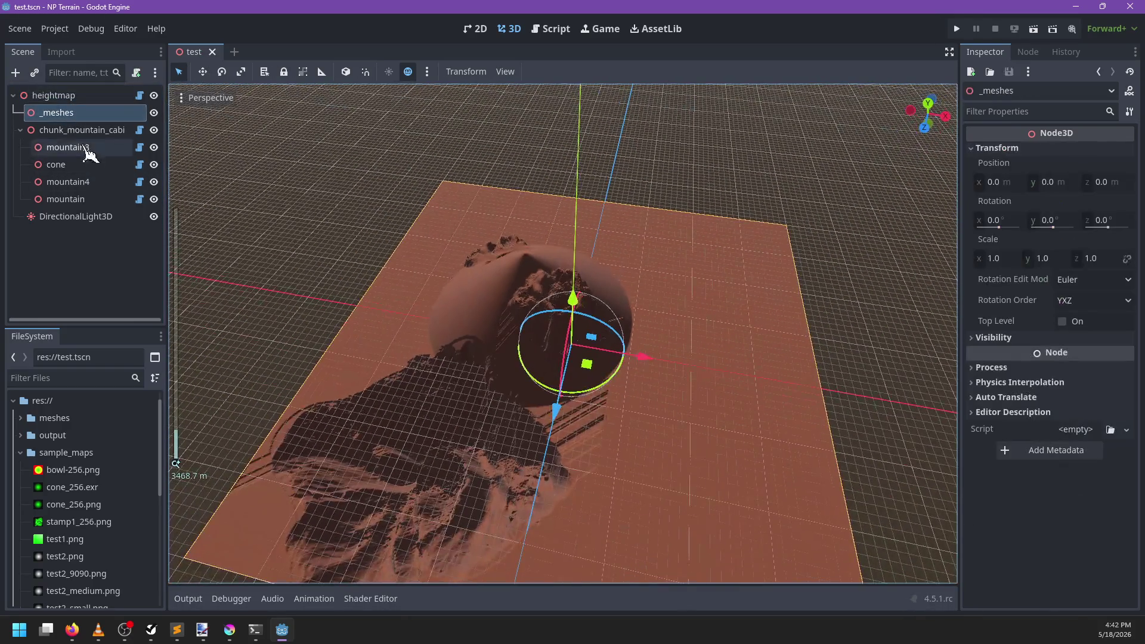
Step: Drag the mountain3 stamp across the terrain until it sits beside the cone
left_click(81, 146)
mouse_move(587, 364)
left_mouse_down()
mouse_move(680, 292)
mouse_move(728, 352)
left_mouse_up()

◆ ◆ ◆ ◆ ◆ ◆ ◆

Problem statement:
In your copy, every entry above must match word for word, and no picture may appear.

Answer to this exercise:
Step: Drag the mountain3 stamp across the terrain until it sits beside the cone
left_click(81, 146)
mouse_move(587, 364)
left_mouse_down()
mouse_move(680, 292)
mouse_move(728, 352)
left_mouse_up()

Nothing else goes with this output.